All of this may sound fanciful, but as Mrs Thatcher once said about less significant matters “there is no alternative”. We either look forward to mounting catastrophes that threaten our survival or we create a more equitable and sustainable world order. This is of course a long way from the thinking that leads to the “War on Terror” but much expert opinion believes that current US policy will fail in Iraq and this will mean a future US President, when faced with the need to create a settlement, will understand that the strong as well as the weak need international law and the UN. And at that point the US – which played such a major part in the creation of the League of Nations and the United Nations – will come back to multilateralism.
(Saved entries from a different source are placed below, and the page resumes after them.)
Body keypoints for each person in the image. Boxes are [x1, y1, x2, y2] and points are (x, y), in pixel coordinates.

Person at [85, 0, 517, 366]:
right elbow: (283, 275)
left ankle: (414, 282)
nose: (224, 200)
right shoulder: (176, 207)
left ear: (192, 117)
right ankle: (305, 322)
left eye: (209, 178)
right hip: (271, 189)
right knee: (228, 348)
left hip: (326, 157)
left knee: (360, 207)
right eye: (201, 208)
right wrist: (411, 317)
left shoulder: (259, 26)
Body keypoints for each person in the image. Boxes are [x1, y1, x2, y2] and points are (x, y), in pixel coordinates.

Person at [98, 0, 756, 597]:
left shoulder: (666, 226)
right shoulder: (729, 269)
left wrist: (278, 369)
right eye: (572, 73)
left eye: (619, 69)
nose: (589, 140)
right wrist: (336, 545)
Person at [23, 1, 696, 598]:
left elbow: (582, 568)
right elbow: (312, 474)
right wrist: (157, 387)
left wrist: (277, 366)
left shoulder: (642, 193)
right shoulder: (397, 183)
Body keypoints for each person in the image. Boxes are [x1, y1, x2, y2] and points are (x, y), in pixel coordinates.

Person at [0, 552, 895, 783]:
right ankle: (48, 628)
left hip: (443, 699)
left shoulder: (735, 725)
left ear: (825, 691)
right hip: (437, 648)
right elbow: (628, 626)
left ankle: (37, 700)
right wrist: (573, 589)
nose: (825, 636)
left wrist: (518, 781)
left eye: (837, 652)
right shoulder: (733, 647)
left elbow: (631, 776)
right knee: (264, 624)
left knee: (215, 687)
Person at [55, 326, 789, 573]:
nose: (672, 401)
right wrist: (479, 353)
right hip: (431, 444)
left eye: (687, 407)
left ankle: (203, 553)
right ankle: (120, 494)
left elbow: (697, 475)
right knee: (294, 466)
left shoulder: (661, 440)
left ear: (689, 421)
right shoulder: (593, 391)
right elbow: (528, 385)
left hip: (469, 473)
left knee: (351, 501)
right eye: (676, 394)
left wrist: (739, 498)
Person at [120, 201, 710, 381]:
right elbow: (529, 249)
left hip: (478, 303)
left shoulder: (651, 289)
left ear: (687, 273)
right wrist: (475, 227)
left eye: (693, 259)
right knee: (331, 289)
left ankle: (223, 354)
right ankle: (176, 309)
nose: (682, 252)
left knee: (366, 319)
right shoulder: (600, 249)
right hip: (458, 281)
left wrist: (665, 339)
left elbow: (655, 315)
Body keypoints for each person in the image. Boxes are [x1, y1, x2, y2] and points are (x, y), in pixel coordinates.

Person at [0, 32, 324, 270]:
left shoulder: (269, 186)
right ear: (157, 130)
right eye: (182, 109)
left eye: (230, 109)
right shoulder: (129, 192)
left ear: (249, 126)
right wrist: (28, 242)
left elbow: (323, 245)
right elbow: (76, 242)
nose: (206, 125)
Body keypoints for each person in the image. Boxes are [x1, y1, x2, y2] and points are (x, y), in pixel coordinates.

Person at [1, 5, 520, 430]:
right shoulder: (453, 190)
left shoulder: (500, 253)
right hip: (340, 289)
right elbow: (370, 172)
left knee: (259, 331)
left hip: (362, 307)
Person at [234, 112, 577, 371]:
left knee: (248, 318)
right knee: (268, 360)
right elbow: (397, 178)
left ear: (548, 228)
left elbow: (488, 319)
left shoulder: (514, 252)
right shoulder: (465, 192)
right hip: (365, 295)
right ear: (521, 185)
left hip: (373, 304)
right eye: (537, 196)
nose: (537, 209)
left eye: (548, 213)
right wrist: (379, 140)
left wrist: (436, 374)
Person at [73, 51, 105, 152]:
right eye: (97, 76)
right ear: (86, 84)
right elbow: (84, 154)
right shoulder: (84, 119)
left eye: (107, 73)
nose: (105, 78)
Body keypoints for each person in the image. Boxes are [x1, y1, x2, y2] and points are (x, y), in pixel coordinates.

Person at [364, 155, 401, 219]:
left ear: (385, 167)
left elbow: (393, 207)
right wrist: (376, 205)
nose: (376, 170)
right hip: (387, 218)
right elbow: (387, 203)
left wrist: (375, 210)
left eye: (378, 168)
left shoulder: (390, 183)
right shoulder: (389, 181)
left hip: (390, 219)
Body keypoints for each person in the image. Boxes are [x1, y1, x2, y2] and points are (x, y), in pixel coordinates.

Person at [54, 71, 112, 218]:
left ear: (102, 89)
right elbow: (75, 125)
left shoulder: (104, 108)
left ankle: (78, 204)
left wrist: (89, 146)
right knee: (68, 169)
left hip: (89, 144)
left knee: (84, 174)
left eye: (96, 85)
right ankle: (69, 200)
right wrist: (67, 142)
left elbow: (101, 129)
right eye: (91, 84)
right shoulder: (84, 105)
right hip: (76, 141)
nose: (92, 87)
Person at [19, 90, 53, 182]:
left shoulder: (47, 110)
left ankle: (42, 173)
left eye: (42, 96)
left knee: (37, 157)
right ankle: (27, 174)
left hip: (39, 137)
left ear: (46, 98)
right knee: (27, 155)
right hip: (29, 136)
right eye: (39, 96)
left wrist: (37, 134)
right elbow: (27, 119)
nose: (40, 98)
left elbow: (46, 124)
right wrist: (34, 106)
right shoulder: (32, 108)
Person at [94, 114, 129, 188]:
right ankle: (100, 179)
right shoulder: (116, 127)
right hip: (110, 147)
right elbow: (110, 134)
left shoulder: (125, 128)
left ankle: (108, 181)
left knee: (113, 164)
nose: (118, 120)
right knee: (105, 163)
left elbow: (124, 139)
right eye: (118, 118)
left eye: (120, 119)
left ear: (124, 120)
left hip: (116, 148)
Thus I conclude that we are in a pessimistic moment but we must not allow this to depress us into inaction. At times of deep historical change, ideas can be very powerful. It is the values of those working in development that point the way forward. Instead of being the poor relation of our foreign policy, development ideas must take centre stage. But they must also enlarge their ambition and effectiveness and move from an old mindset built upon notions of charity and manipulative self- interest to a global framework of equity and sustainability. This is an enormous but noble challenge. And there is no other way to hand on a decent world to our grandchildren’s children.